The 2018 Canterbury horse of the year wasn’t the only one to continue a dominant run at the Shakopee track on Festival day. Hot Shot Kid won the $100,000 Minnesota Classic Championship by four lengths, his fourth Canterbury stakes victory of the season. Trainer Mac Robertson won five of the 12 races on the card, including the Classic and two other stakes.
No one got a bigger ovation from a crowd announced at 9,335 than Mr. Jagermeister, who again demonstrated he is one of the fastest sprinters in Canterbury Park history. The 4-year-old colt completed the 6-furlong race in 1 minute, 9.87 seconds with no late urging from jockey Leandro Goncalves.
“I wanted all spring long to bring him out, because this is where his real, true fans are,’’ said Lund, whose horse increased his Canterbury earnings to $317,200, fifth-most in track history. “To see Minnesotans come out to cheer on their own horse, it’s just an amazing feeling.’’
Mr.
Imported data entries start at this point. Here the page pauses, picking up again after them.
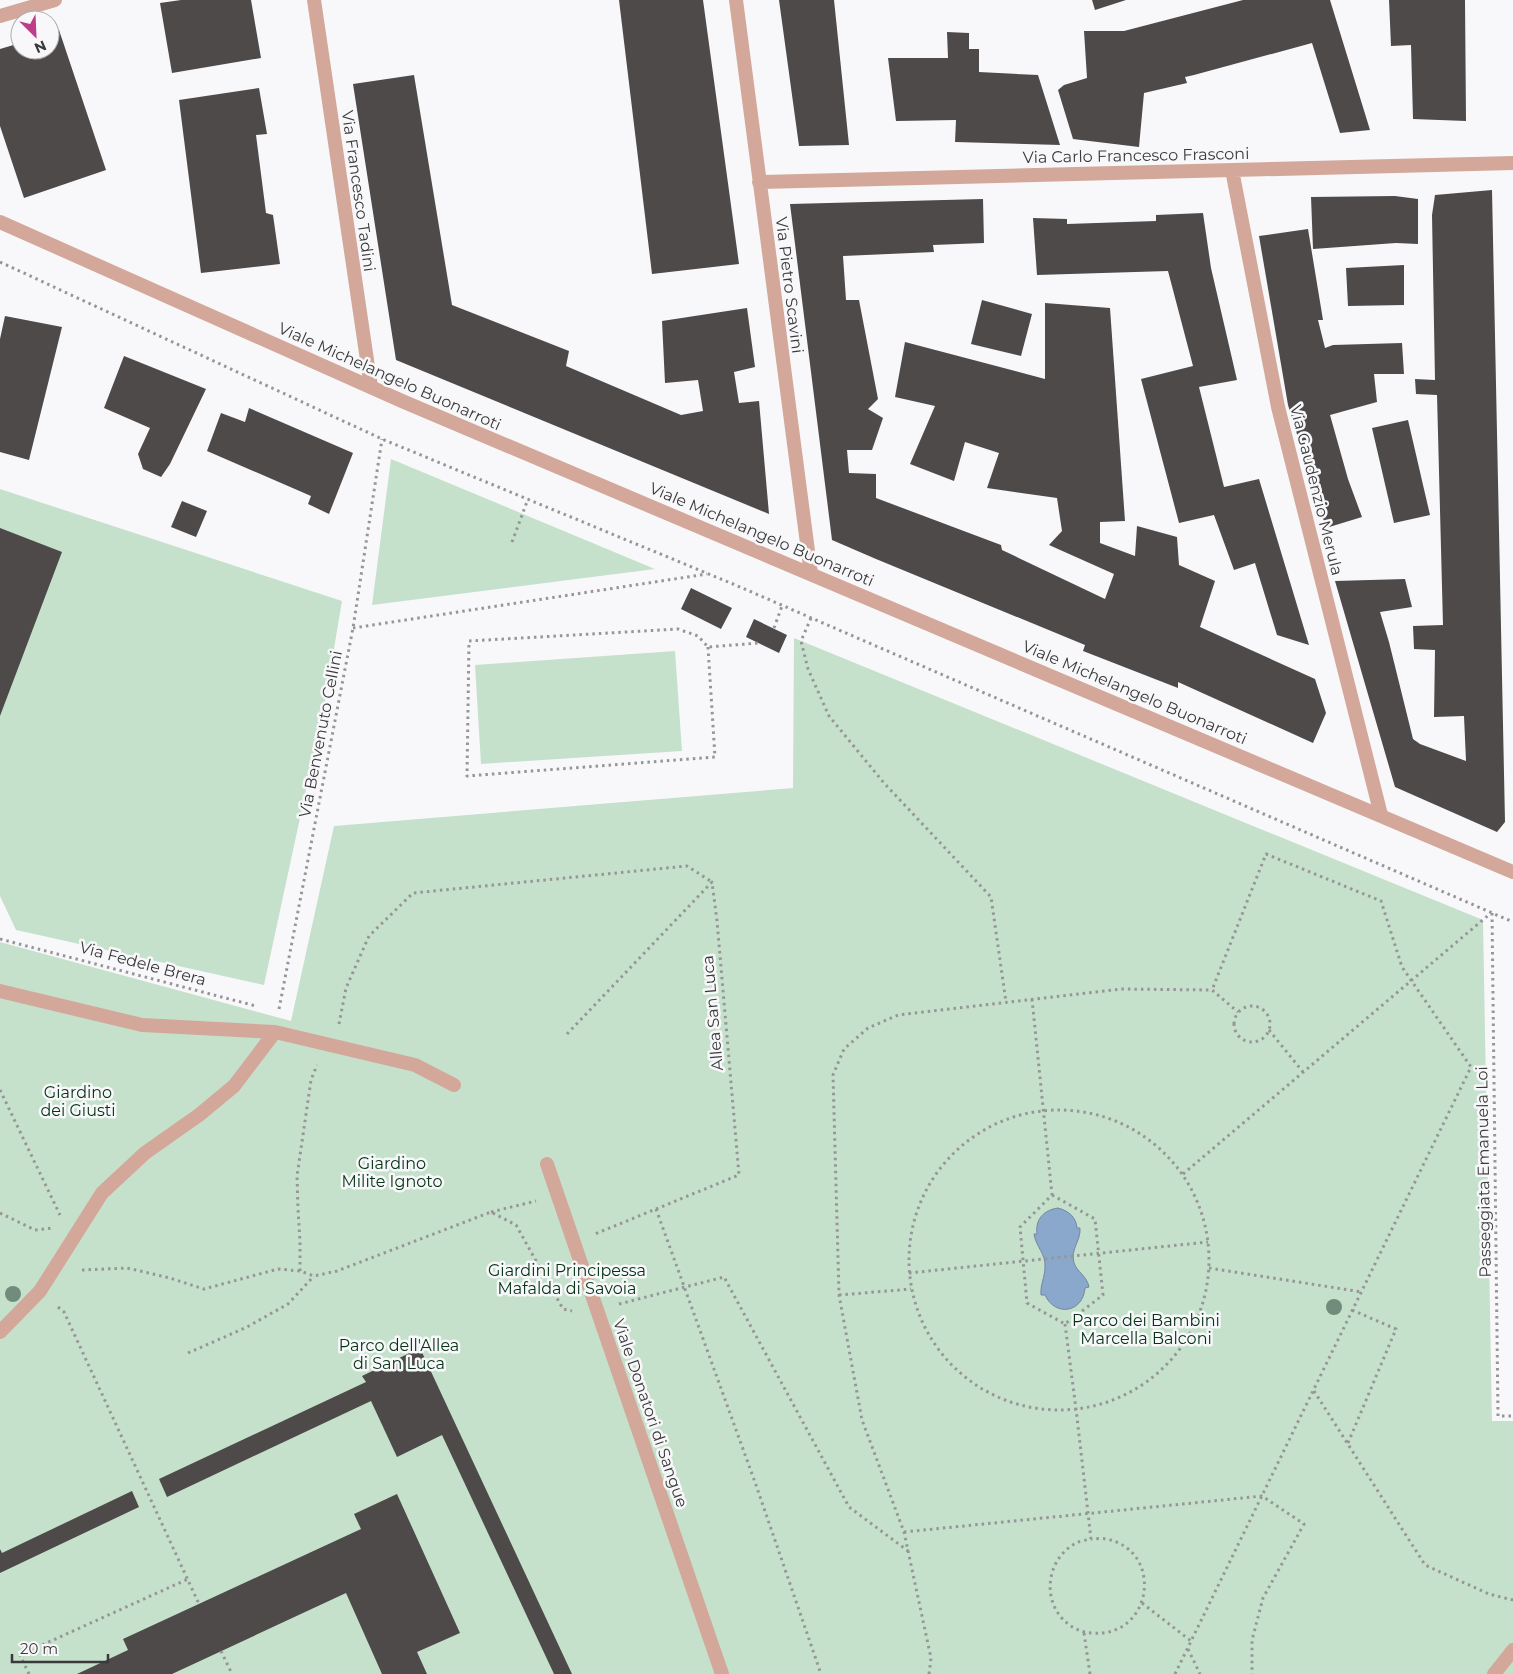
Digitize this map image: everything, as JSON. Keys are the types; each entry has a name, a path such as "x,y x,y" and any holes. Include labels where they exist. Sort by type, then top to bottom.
{"street":[{"path":"0,16 55,0"},
{"name":"Via Francesco Tadini","path":"314,0 371,387"},
{"name":"Via Pietro Scavini","path":"736,0 811,574"},
{"name":"Via Carlo Francesco Frasconi","path":"759,182 1513,163"},
{"name":"Via Gaudenzio Merula","path":"1232,170 1278,407 1381,815"},
{"name":"Viale Michelangelo Buonarroti","path":"0,222 371,387 1513,872"},
{"path":"0,992 142,1025 275,1032 415,1065 454,1085"},
{"path":"0,1332 40,1291 102,1193 145,1153 199,1115 234,1086 275,1032"},
{"name":"Viale Donatori di Sangue","path":"547,1164 722,1674"},
{"path":"1494,1674 1513,1650"}],"path":[{"path":"0,262 382,439 708,574 1513,922"},
{"name":"Via Benvenuto Cellini","path":"275,1032 353,628 382,439"},
{"path":"512,542 528,499"},
{"path":"353,628 708,574"},
{"path":"774,628 782,606"},
{"path":"811,618 801,641 808,669 829,716 884,783 991,896 1006,1002"},
{"path":"678,629 698,636 708,647 715,757 467,776 469,641 678,629"},
{"path":"708,647 759,643"},
{"path":"1175,1674 1471,1067 1402,967 1381,901 1266,854 1212,990"},
{"path":"300,1271 297,1176 311,1080 331,1045 346,988 369,936 413,893 687,866 712,882 567,1034"},
{"name":"Allea San Luca","path":"574,1242 739,1175 712,882"},
{"path":"1183,1174 1492,913"},
{"name":"Passeggiata Emanuela Loi","path":"1492,913 1498,1416 1513,1416"},
{"name":"Via Fedele Brera","path":"0,939 260,1006"},
{"path":"929,1674 931,1658 904,1532 862,1420 839,1296 833,1075 844,1049 868,1028 898,1015 1120,989 1212,990 1238,1012"},
{"path":"1032,999 1052,1195"},
{"path":"1249,1006 1256,1006 1269,1018 1269,1030 1262,1039 1256,1042 1245,1041 1240,1038 1234,1029 1235,1017 1238,1012 1249,1006"},
{"path":"1269,1030 1303,1072"},
{"path":"0,1090 61,1218"},
{"path":"1044,1110 1070,1110 1096,1114 1122,1123 1145,1136 1165,1153 1183,1174 1200,1206 1208,1242 1209,1268 1205,1298 1194,1326 1179,1352 1158,1373 1134,1390 1106,1403 1076,1409 1046,1410 1016,1404 987,1392 962,1375 940,1353 924,1327 913,1298 909,1273 910,1239 916,1211 928,1185 944,1162 965,1143 989,1127 1015,1116 1044,1110"},
{"path":"1052,1195 1095,1219 1103,1295 1065,1324"},
{"path":"1052,1195 1020,1227 1023,1261 1028,1303 1065,1324"},
{"path":"51,1272 127,1268 170,1278 204,1289 278,1269 300,1271 314,1276 337,1271 491,1212 558,1196"},
{"path":"656,1209 756,1485 821,1674"},
{"path":"491,1212 516,1225 563,1309 598,1313 724,1277 850,1508 908,1551"},
{"path":"0,1214 36,1230 55,1228"},
{"path":"909,1273 1208,1242"},
{"path":"1209,1268 1362,1292"},
{"path":"188,1353 247,1327 288,1304 314,1276"},
{"path":"839,1296 912,1289"},
{"path":"1348,1444 1396,1328 1352,1310"},
{"path":"64,1312 199,1604"},
{"path":"1065,1324 1091,1539"},
{"path":"1314,1390 1425,1564 1490,1594 1513,1600"},
{"path":"904,1532 1262,1496 1304,1524 1262,1598 1252,1640 1252,1674"},
{"path":"1091,1539 1106,1539 1120,1544 1132,1553 1140,1565 1145,1579 1145,1594 1142,1602 1130,1622 1116,1630 1100,1634 1084,1632 1069,1626 1058,1614 1051,1599 1049,1582 1054,1567 1063,1553 1076,1543 1091,1539"},
{"path":"29,1674 20,1656 188,1579"},
{"path":"1142,1602 1191,1640"},
{"path":"1084,1632 1090,1674"},
{"path":"1188,1649 1200,1674"},
{"path":"221,1651 232,1674"}],"green space":[{"path":"391,459 655,569 372,605"},
{"path":"0,489 342,601 325,702 264,985 16,930 0,896"},
{"path":"794,638 1483,920 1492,1421 1513,1421 1513,1674 0,1674 0,942 291,1021 334,826 793,788"},
{"path":"675,651 682,751 481,764 475,665"}],"water":[{"path":"1058,1208 1071,1215 1077,1228 1080,1228 1073,1258 1075,1266 1089,1287 1085,1288 1079,1303 1068,1309 1055,1307 1045,1295 1041,1295 1045,1262 1034,1234 1037,1234 1037,1224 1042,1216"}],"building":[{"path":"181,0 251,0 261,58 172,73 160,3"},
{"path":"619,0 703,0 739,264 652,274"},
{"path":"779,0 834,0 849,145 799,146"},
{"path":"1092,0 1126,0 1095,10"},
{"path":"1243,0 1330,0 1370,130 1340,133 1312,43 1185,77 1187,83 1144,93 1139,147 1073,139 1058,90 1064,85 1087,78 1084,31 1124,31"},
{"path":"1389,0 1465,0 1466,121 1413,119 1411,45 1391,46"},
{"path":"947,32 969,33 969,49 979,49 979,72 1038,75 1060,145 955,142 956,120 896,121 888,58 948,58"},
{"path":"60,33 106,170 24,198 0,126 0,49 10,46 10,60 60,60"},
{"path":"414,75 452,305 569,351 566,366 681,415 703,411 698,380 665,383 662,321 747,308 755,367 734,372 739,403 759,401 769,514 396,360 353,84"},
{"path":"259,88 267,134 256,135 266,213 273,215 280,264 201,273 179,100"},
{"path":"1492,190 1505,822 1497,832 1395,787 1335,581 1405,579 1412,607 1380,612 1413,739 1420,744 1466,761 1464,716 1434,717 1435,650 1414,649 1413,626 1443,625 1437,395 1416,394 1415,379 1435,380 1432,215 1435,195"},
{"path":"1395,196 1418,199 1418,244 1396,243 1313,249 1311,197"},
{"path":"983,199 984,243 933,245 934,252 843,256 846,300 859,300 878,399 868,409 883,418 872,450 847,450 849,473 876,474 876,498 1001,545 1002,550 1105,599 1114,574 1049,545 1062,531 1057,498 987,488 999,453 965,442 954,481 910,464 935,406 895,397 905,342 1045,379 1045,303 1110,308 1125,521 1100,522 1100,543 1135,556 1137,526 1177,537 1179,565 1215,581 1200,627 1315,679 1326,713 1313,743 1178,682 1178,688 1083,651 1085,645 832,540 790,204"},
{"path":"1203,213 1211,268 1237,380 1199,387 1224,487 1259,479 1309,645 1277,635 1255,563 1234,570 1214,515 1179,523 1141,379 1193,366 1168,271 1037,275 1033,218 1067,219 1067,224 1156,221 1156,215"},
{"path":"1308,229 1323,320 1318,320 1325,348 1333,345 1402,343 1404,374 1374,374 1377,402 1330,415 1348,479 1362,517 1326,528 1288,405 1259,236"},
{"path":"1404,265 1404,305 1348,306 1346,268"},
{"path":"982,300 1032,314 1021,356 971,344"},
{"path":"5,316 62,327 29,460 0,452 0,339"},
{"path":"124,356 206,389 170,464 161,477 143,469 138,454 150,428 104,408"},
{"path":"249,408 353,453 329,514 308,504 311,496 207,451 221,413 245,422"},
{"path":"1408,420 1430,515 1394,523 1372,428"},
{"path":"182,501 207,511 196,537 171,527"},
{"path":"0,528 62,552 0,716"},
{"path":"691,588 732,608 721,629 681,609"},
{"path":"754,619 787,635 779,653 746,637"},
{"path":"420,1348 572,1674 554,1674 442,1435 397,1457 371,1401 167,1497 159,1479 366,1382 362,1376"},
{"path":"132,1491 139,1507 0,1573 0,1549 2,1553"},
{"path":"397,1494 460,1633 417,1652 427,1674 382,1674 346,1593 172,1674 77,1674 128,1650 123,1639 361,1529 354,1514"}],"park label":[{"name":"Giardino dei Giusti","path":"78,1101"},
{"name":"Giardino Milite Ignoto","path":"392,1172"},
{"name":"Giardini Principessa Mafalda di Savoia","path":"567,1279"},
{"name":"Parco dei Bambini Marcella Balconi","path":"1146,1329"},
{"name":"Parco dell'Allea di San Luca","path":"399,1354"}]}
Jagermeister’s minor injuries prevented him from racing for nearly four months. Once he got healthy, Lund searched far and wide to find a suitable race for his return.
She drove him to Colonial Downs in Virginia — a 26-hour trip — two weeks ago for the $100,000 Chesapeake Stakes, which Mr. Jagermeister won in gate-to-wire fashion. Sunday, he started a step slow but recovered quickly to engage Mister Banjoman. The two set very speedy fractions as they pulled eight lengths clear of the rest of the field.
After putting away Mister Banjoman, Mr. Jagermeister stretched his lead and won by 5¼ lengths over the late-running Drop of Golden Sun. Mister Banjoman was compromised when his reins broke during the race and finished fifth.
With Canterbury’s season ending in two weeks, Mr. Jagermeister won’t run again this year in Shakopee. Lund has big plans for his next start: the Grade 3, $150,000 Ack Ack Handicap at Churchill Downs, a 1-mile race on Sept. 28 where he could face Omaha Beach, the early Kentucky Derby favorite before a breathing problem kept him out of the race.
Sunday’s card attracted total wagering of $1,051,513, a Festival record. Only one horse was a heavier favorite than Mr. Jagermeister: Hot Shot Kid, who easily bested a Classic field reduced to four horses. The first horse bred in Minnesota by Warren Bush of Wall Lake, Iowa, the 5-year-old gelding now has 11 victories in 17 Canterbury starts.
“Mac has done such a good job of spacing those races out and keeping him sound,’’ Bush said. “Our whole family loves [the horse].’’
Trainer Jason Olmstead and jockey Berkley Packer swept the Minnesota Quarter Horse Futurity and Quarter Horse Derby with a pair of favored fillies. Beep Beep Zoom Zoom won the $63,100 Futurity, and Jess Doin Time won the $59,900 Derby to give Olmstead his third consecutive victory in the race.
The quarter-horse season ended Sunday with Olmstead winning the training title for the fifth year in a row. He posted 23 victories, while Jorge Torres (16 victories) was Canterbury’s leading quarter-horse jockey for the third time in his career.